* _SUPPLIED ENTRIES_
--- START ---

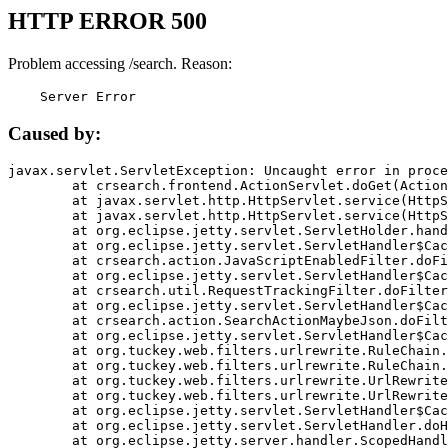
HTTP ERROR 500
Problem accessing /search. Reason:
    Server Error
Caused by:
javax.servlet.ServletException: Uncaught error in proce
	at crsearch.frontend.ActionServlet.doGet(ActionServlet.java:79)

	at javax.servlet.http.HttpServlet.service(HttpServlet.java:687)

	at javax.servlet.http.HttpServlet.service(HttpServlet.java:790)

	at org.eclipse.jetty.servlet.ServletHolder.handle(ServletHolder.java:751)

	at org.eclipse.jetty.servlet.ServletHandler$CachedChain.doFilter(ServletHandler.java:1666)

	at crsearch.action.JavaScriptEnabledFilter.doFilter(JavaScriptEnabledFilter.java:54)

	at org.eclipse.jetty.servlet.ServletHandler$CachedChain.doFilter(ServletHandler.java:1653)

	at crsearch.util.RequestTrackingFilter.doFilter(RequestTrackingFilter.java:72)

	at org.eclipse.jetty.servlet.ServletHandler$CachedChain.doFilter(ServletHandler.java:1653)

	at crsearch.action.SearchActionMaybeJson.doFilter(SearchActionMaybeJson.java:40)

	at org.eclipse.jetty.servlet.ServletHandler$CachedChain.doFilter(ServletHandler.java:1653)

	at org.tuckey.web.filters.urlrewrite.RuleChain.handleRewrite(RuleChain.java:176)

	at org.tuckey.web.filters.urlrewrite.RuleChain.doRules(RuleChain.java:145)

	at org.tuckey.web.filters.urlrewrite.UrlRewriter.processRequest(UrlRewriter.java:92)

	at org.tuckey.web.filters.urlrewrite.UrlRewriteFilter.doFilter(UrlRewriteFilter.java:394)

	at org.eclipse.jetty.servlet.ServletHandler$CachedChain.doFilter(ServletHandler.java:1645)

	at org.eclipse.jetty.servlet.ServletHandler.doHandle(ServletHandler.java:564)

	at org.eclipse.jetty.server.handler.ScopedHandler.handle(ScopedHandler.java:143)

--- END ---

* _THE PROBLEM_
Please write out everything from the start of the records above down through the line containing "at javax.servlet.http.HttpServlet.service(HttpServlet.java:790)", keeping both ends and leaving the pictures out.

* _TASK ANSWER_
HTTP ERROR 500
Problem accessing /search. Reason:
    Server Error
Caused by:
javax.servlet.ServletException: Uncaught error in proce
	at crsearch.frontend.ActionServlet.doGet(ActionServlet.java:79)

	at javax.servlet.http.HttpServlet.service(HttpServlet.java:687)

	at javax.servlet.http.HttpServlet.service(HttpServlet.java:790)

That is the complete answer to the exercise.